In ottemperanza ai requisiti previsti dalla procedura valutativa per n.1 posto di Ricercatore Tenure Track SC 09/H1 SSD ING-INF/05 - Dipartimento di Ingegneria Informatica Automatica e Gestionale "A. Ruberti", Codice bando: 2023RTTA009, mercoledì 13 dicembre 2023 alle ore 15:00, in aula magna si terrà il seminario di Daniele Cono D'Elia che illustrerà le sue attività di ricerca svolte e in corso di svolgimento. Il seminario sarà anche trasmesso in modalità telematica su Zoom. Per partecipare da remoto connettersi all'indirizzo seguente:
Link: https://uniroma1.zoom.us/j/87988920551?pwd=Q2NtMi9EYllnMFU5ZlBORjY4aGp5Zz09
ID Meeting: 879 8892 0551
Passcode: 003159
Title: When Program Analysis May (Or May Not) Solve Your Security Problems
Abstract: Much security research deals with a needle rather difficult to thread: designing security policies that are sufficiently robust and sensitive to capture the problem at hand but can also scale to complex real-world software instances with good accuracy and performance. For many software and systems security scenarios, experience has shown that resorting to the proper program analysis can significantly improve either if not both dimensions. This observation is reflected somewhat by the remarkable cross-fertilization that the communities of security, software engineering, and programming language research have experienced for program analysis topics over the last decade.
This talk will highlight how program analysis has been the common denominator in my research activities for improving heterogeneous security policies and systems. First, we will cover special-purpose techniques for handling malicious software that shows a split personality upon detecting potential analysis attempts. Then, we will discuss two scenarios where code analyses and transformations can make software intrinsically more secure. In one, we will present compiler techniques for removing micro-architectural side-channels from industry-grade cryptographic code.
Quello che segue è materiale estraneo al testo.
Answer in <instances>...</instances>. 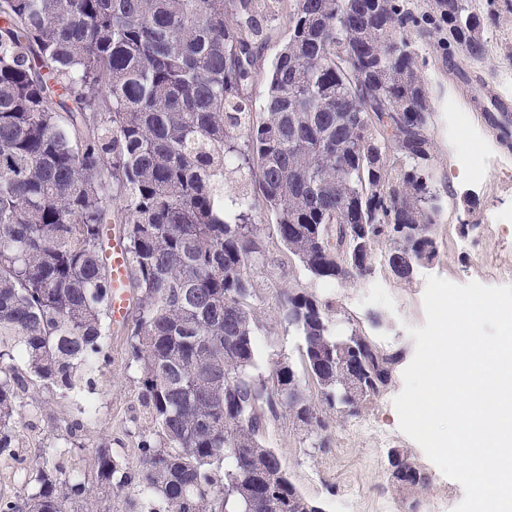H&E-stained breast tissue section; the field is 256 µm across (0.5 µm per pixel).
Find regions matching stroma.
Wrapping results in <instances>:
<instances>
[{"label":"stroma","instance_id":"stroma-1","mask_svg":"<svg viewBox=\"0 0 512 512\" xmlns=\"http://www.w3.org/2000/svg\"><path fill=\"white\" fill-rule=\"evenodd\" d=\"M469 4L473 12L491 18L484 29L482 60L444 49L436 33L419 42L420 72L433 104L434 187L443 202V212L432 227L438 255L431 263L407 281L395 278L377 260L370 276L344 285L314 283L281 246L274 217L261 210L252 214L254 231L266 247L263 262L253 270L255 293L250 300L262 325L258 335L262 354L277 353L299 362L301 340L281 323L278 295L285 288L311 287L337 305L341 333L358 331L382 350L401 355L390 383L359 416L328 412V428L311 434L284 412L266 429L265 439L292 482L302 494L320 501L324 512H380L384 505L390 512H423L434 501L444 500L453 507L464 497L461 485L444 477L421 447L400 431L392 400L403 387L402 373L415 352L407 329L425 323L427 276L457 284L512 285V275L494 272L496 264L512 266V223L498 221L500 215L512 214V144L502 141L479 107L480 101L496 95L512 108V0H469ZM294 7V0H279L271 19L270 37L257 60L259 77L250 89L253 112L263 110L264 77L288 39ZM469 143L486 156L484 179H474L461 161ZM375 313L382 324L372 322ZM107 343L110 360L94 375L93 414L82 432L85 448L61 457L63 466L77 475L89 473L93 450L103 441L126 462L138 458L136 427L143 416L138 373L125 333L112 334ZM73 414L71 397L62 395L48 396L46 404L37 407L28 401L19 408L20 458L0 462L1 494L20 491L23 461L32 459L37 449L57 446L56 427L65 425ZM395 450L427 474L426 486L401 491L392 487L389 457Z\"/></svg>","mask_w":512,"mask_h":512}]
</instances>
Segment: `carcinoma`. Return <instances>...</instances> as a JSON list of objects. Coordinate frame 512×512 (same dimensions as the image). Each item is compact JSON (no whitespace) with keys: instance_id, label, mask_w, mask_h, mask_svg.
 Masks as SVG:
<instances>
[{"instance_id":"obj_1","label":"carcinoma","mask_w":512,"mask_h":512,"mask_svg":"<svg viewBox=\"0 0 512 512\" xmlns=\"http://www.w3.org/2000/svg\"><path fill=\"white\" fill-rule=\"evenodd\" d=\"M267 77L248 89L275 0H0V461L33 383L79 399L110 356L112 268L103 230L124 225L128 325L146 426L135 467L97 445L88 477L39 451L0 512H322L247 416L292 390L310 433L361 414L398 356L338 332L311 288L281 293L313 401L285 356L259 365L249 304L264 255L251 213L313 281L388 267L407 281L437 254L433 112L418 68L426 25L480 60L468 0H295ZM240 191L224 198L225 178ZM120 198L123 205L112 209Z\"/></svg>"}]
</instances>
In the other, we will show how program analyses can drive the work of fuzzing systems for software testing, exposing them to execution properties that they would otherwise overlook during bug searches.
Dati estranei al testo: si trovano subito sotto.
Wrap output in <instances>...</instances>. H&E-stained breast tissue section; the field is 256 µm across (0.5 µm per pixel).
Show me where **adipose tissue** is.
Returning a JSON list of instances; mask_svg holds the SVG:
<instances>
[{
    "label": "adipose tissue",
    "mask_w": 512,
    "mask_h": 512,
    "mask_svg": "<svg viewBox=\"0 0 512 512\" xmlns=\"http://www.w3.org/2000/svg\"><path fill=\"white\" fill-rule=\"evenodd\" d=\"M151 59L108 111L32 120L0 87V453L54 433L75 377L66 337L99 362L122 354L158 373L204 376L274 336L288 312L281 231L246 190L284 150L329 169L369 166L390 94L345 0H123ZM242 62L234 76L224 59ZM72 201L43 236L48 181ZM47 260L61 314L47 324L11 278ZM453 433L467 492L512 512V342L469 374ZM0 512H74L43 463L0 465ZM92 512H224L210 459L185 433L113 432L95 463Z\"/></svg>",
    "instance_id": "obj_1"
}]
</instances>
Short bio: Daniele Cono D'Elia obtained his Ph.D. in Engineering in Computer Science in 2016 from Sapienza University of Rome and is employed there as an Assistant Professor as of February 2022. His research work spans several fields of software and systems security, studying how program analysis can boost accuracy and performance aspects of security policies. He co-authored several publications in top-tier conferences and journals of his reference areas. He actively participates in his community as a TPC member for those conferences and with other organizing and editorial roles. Thanks to the practical ramifications of his work, he often spoke at the Black Hat Briefings of the cybersecurity industry.